Why can’t I be more like Bill James, or, The use of default and default-like models

During our discussion of estimates of teacher performance, Steve Sailer wrote:

I suspect we’re going to take years to work the kinks out of overall rating systems.

By way of analogy, Bill James kicked off the modern era of baseball statistics analysis around 1975. But he stuck to doing smaller scale analyses and avoided trying to build one giant overall model for rating players. In contrast, other analysts such as Pete Palmer rushed into building overall ranking systems, such as his 1984 book, but they tended to generate curious results such as the greatness of Roy Smalley Jr.. James held off until 1999 before unveiling his win share model for overall rankings.

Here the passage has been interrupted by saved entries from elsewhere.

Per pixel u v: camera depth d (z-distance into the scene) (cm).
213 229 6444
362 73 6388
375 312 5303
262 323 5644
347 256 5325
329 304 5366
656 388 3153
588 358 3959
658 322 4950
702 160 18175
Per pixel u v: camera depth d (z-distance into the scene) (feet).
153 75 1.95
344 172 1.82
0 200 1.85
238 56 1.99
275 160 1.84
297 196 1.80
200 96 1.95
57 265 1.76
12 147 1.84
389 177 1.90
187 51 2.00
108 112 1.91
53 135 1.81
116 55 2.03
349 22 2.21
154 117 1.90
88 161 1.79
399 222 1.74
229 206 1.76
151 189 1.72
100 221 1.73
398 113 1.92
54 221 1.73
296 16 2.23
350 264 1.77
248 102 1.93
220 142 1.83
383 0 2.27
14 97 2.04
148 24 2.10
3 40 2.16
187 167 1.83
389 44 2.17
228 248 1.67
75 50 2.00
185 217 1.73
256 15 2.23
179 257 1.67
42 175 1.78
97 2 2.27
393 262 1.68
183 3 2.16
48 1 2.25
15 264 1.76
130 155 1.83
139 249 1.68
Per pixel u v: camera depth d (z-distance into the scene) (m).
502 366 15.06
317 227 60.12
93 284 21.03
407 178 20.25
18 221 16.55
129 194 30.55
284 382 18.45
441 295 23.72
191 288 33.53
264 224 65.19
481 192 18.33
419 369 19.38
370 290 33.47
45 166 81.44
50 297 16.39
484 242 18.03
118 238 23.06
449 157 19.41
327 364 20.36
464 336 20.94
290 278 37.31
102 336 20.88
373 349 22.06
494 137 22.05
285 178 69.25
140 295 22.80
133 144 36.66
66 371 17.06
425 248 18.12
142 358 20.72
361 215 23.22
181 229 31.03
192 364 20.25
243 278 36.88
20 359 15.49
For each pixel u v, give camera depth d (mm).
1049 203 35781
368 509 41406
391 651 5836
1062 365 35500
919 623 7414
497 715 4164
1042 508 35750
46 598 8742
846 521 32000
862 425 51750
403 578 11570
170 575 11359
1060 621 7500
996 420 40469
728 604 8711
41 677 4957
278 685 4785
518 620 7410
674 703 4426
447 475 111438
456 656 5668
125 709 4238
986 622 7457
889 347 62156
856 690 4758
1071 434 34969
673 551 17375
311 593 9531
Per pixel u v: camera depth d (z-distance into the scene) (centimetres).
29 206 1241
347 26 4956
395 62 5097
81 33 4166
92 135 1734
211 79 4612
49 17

I remember looking at Pete Palmer’s book many years ago and being disappointed that he did everything through his Linear Weights formula. A hit is worth X, a walk is worth Y, etc. Some of this is good–it’s presumably an improvement on counting walks as 0 or 1 hits, also an improvement on counting doubles and triples as equal to 2 and 3 hits, and so forth. The problem–besides the inherent inflexibility of a linear model with no interactions–is that Palmer seemed chained to it. When the model gave silly results, Palmer just kept with it. I don’t do that with my statistical models. When I get a surprising result, I look more carefully. And if it really is a mistake of some sort, I go and change the model (see, for example, the discussion here). Now this is a bit unfair: after all, Palmer’s a sportswriter and I’m a professional statistician–it’s my job to check my models.

Still and all, my impression is that Palmer was locked into his regression models and that it hurt his sportswriting. Bill James had a comment once about some analysis of Palmer that gave players negative values in the declining years of their careers. As James wrote, your first assumption is that when a team keeps a player on their roster, they have a good reason. (I’m excepting Jim Rice from this analysis. Whenever he came up to bat with men on base, it was always a relief to see him strike out, as that meant that he’d avoided hitting into a double play.)

Bill James did not limit himself to linear models. He often used expressions of the form (A+B)/(C+D) or sqrt(A^2+B^2). This gave him more flexibility to fit data and also allowed him more entries into the modeling process: more ways to include prior information than simply to throw in variables.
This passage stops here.